Further, to achieve the above object, the present invention also provides an air conditioner including: the control method comprises the following steps of storing a control program of the air conditioner, storing the control program of the air conditioner in the storage, and running on the processor, wherein the control program of the air conditioner realizes the steps of the control method of the air conditioner when being executed by the processor.

Optionally, the air conditioner further includes a host and a plurality of sensors, the host is in signal connection with the sensors, and the plurality of sensors are arranged in the space where the host is located at intervals and are spaced apart from the host.

In addition, in order to achieve the above object, the present invention also provides a storage medium having stored thereon a control program of an air conditioner, which when executed by the processor, realizes the respective steps of the control method of the air conditioner as described above.

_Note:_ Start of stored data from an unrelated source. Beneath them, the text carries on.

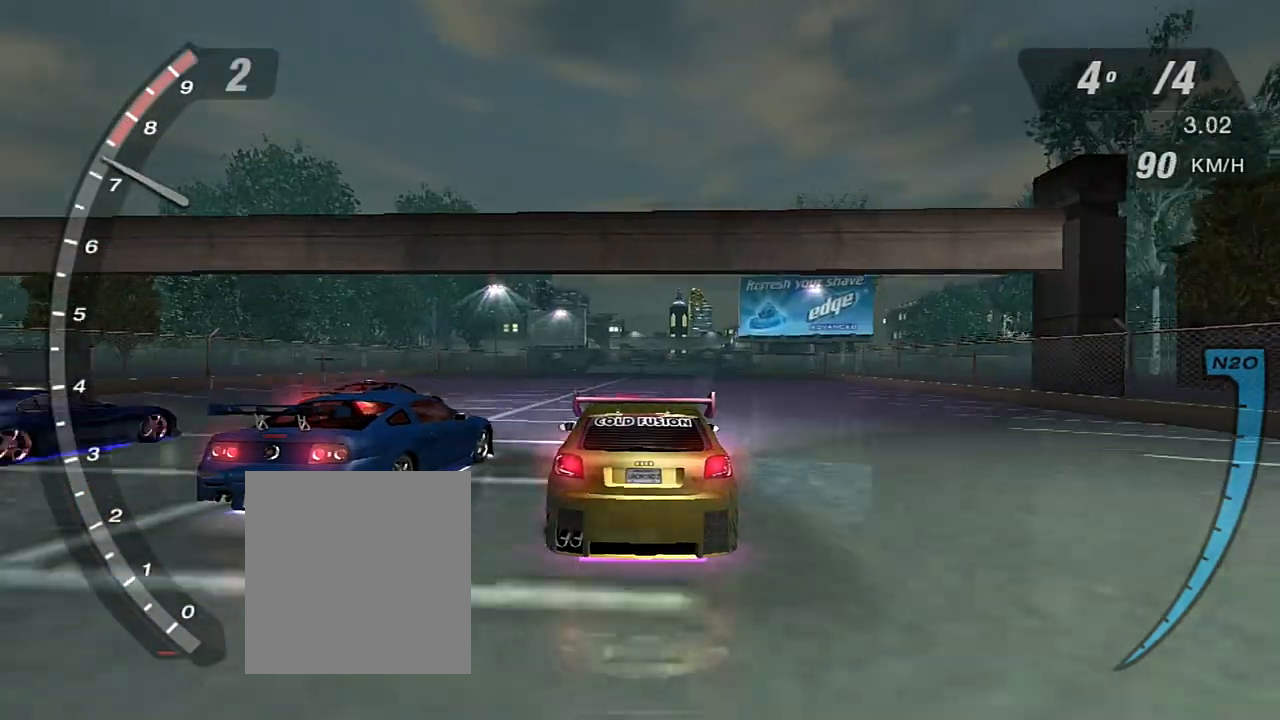
{"buttons": ["R2"], "left_stick": "center", "right_stick": "center", "events": [[33, "left_stick", "left"], [100, "left_stick", "center"]]}
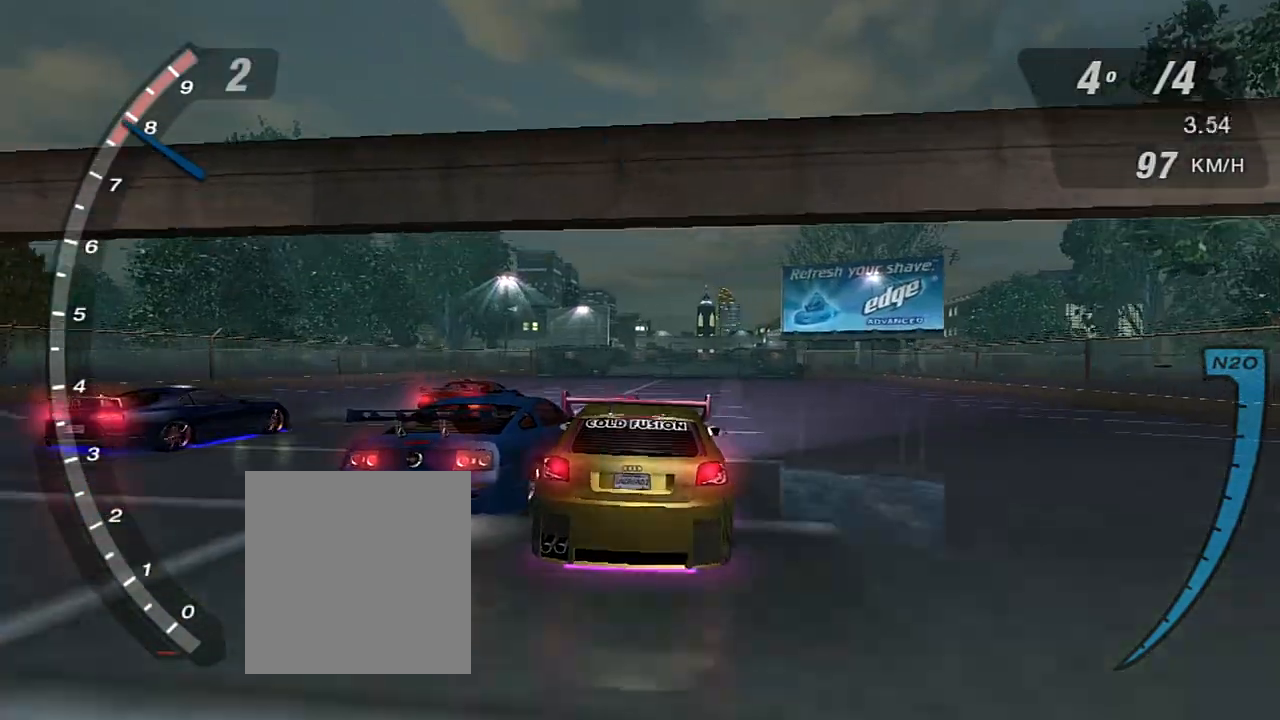
{"buttons": ["X", "R2"], "left_stick": "center", "right_stick": "center", "events": [[67, "R1", "down"], [201, "R1", "up"], [401, "X", "down"]]}
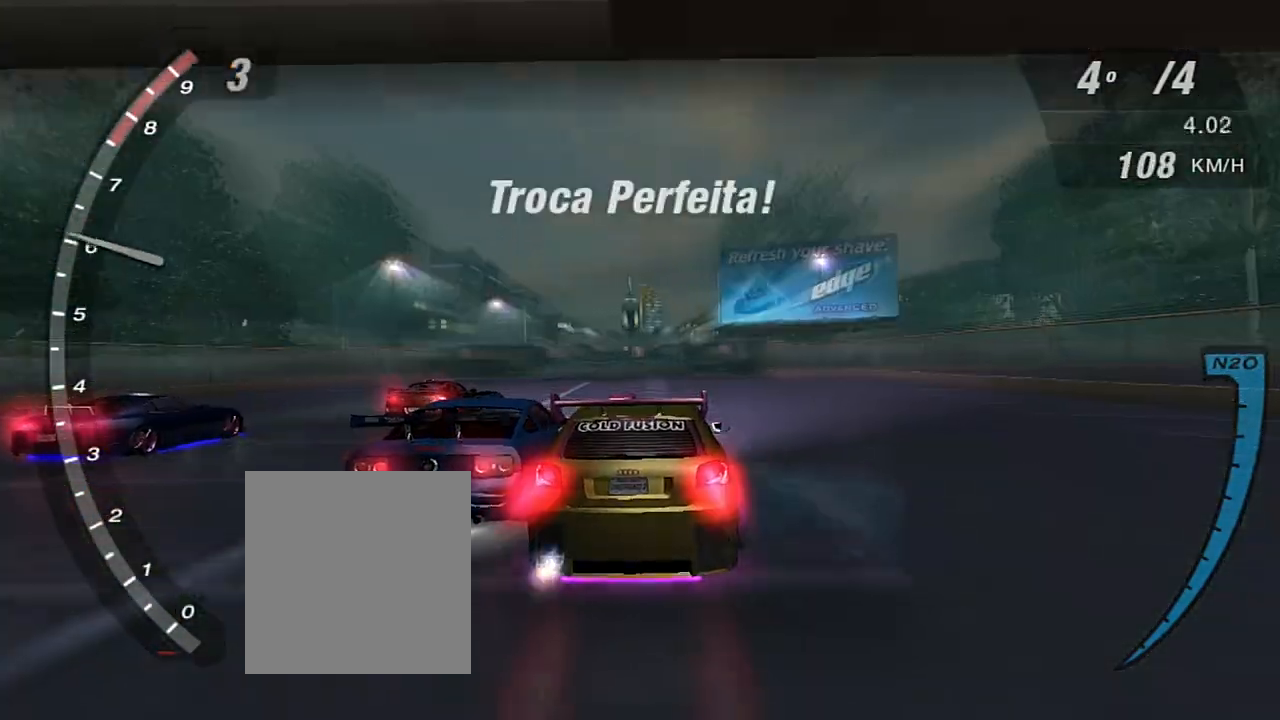
{"buttons": ["X", "R2"], "left_stick": "center", "right_stick": "center", "events": []}
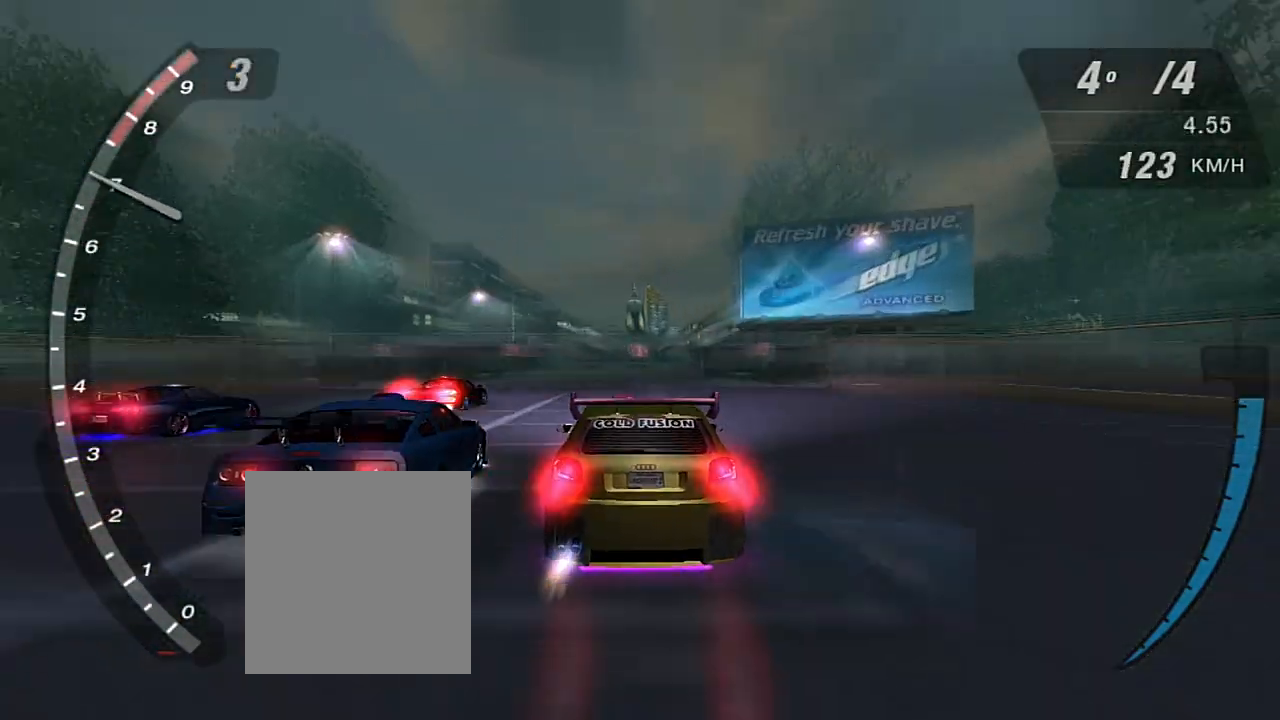
{"buttons": ["X", "R2"], "left_stick": "center", "right_stick": "center", "events": []}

The control method of the air conditioner, the air conditioner and the computer readable storage medium provided by the invention determine an air supply area with thermal comfort to be adjusted in the environment where the air conditioner is located by obtaining the target adjustment direction of the air guide strip of the air conditioner, adjust the angle of the air guide strip of the air conditioner according to the target adjustment direction, so that the air blown by the air conditioner is guided to the air supply area with thermal comfort to be adjusted through the air guide strip, obtain a first thermal comfort value of the air supply area in the target adjustment direction, so as to return to execute the step of adjusting the angle of the air guide strip according to the target adjustment direction when the first thermal comfort value does not meet the comfort condition, namely the air supply area in the target adjustment direction does not meet the comfort condition, so as to increase the air supply quantity of the air supply area with thermal comfort to be adjusted through the air guide strip, so as to improve the thermal comfort of the air supply area with thermal comfort to be adjusted until the angle of the air guide strip reaches the preset angle, the hot travelling comfort that treats the air supply region of adjusting with the thermal comfort degree that improves the environment that the air conditioner is located to the at utmost, when the regional comfortable condition of satisfying of air supply on the target adjustment direction, maintains the angle of wind-guiding strip unchangeable to make the hot comfort degree treat that the air supply region of adjusting satisfies hot comfortable demand, improved the use travelling comfort of air conditioner.

Drawings

Fig. 1 is a schematic terminal structure diagram of a hardware operating environment according to various embodiments of a control method of an air conditioner of the present invention;

FIG. 2 is a flowchart illustrating a first embodiment of a method for controlling an air conditioner according to the present invention;

FIG. 3 is a flow chart illustrating a control method of an air conditioner according to a second embodiment of the present invention;

fig. 4 is a flowchart illustrating a control method of an air conditioner according to a third embodiment of the present invention.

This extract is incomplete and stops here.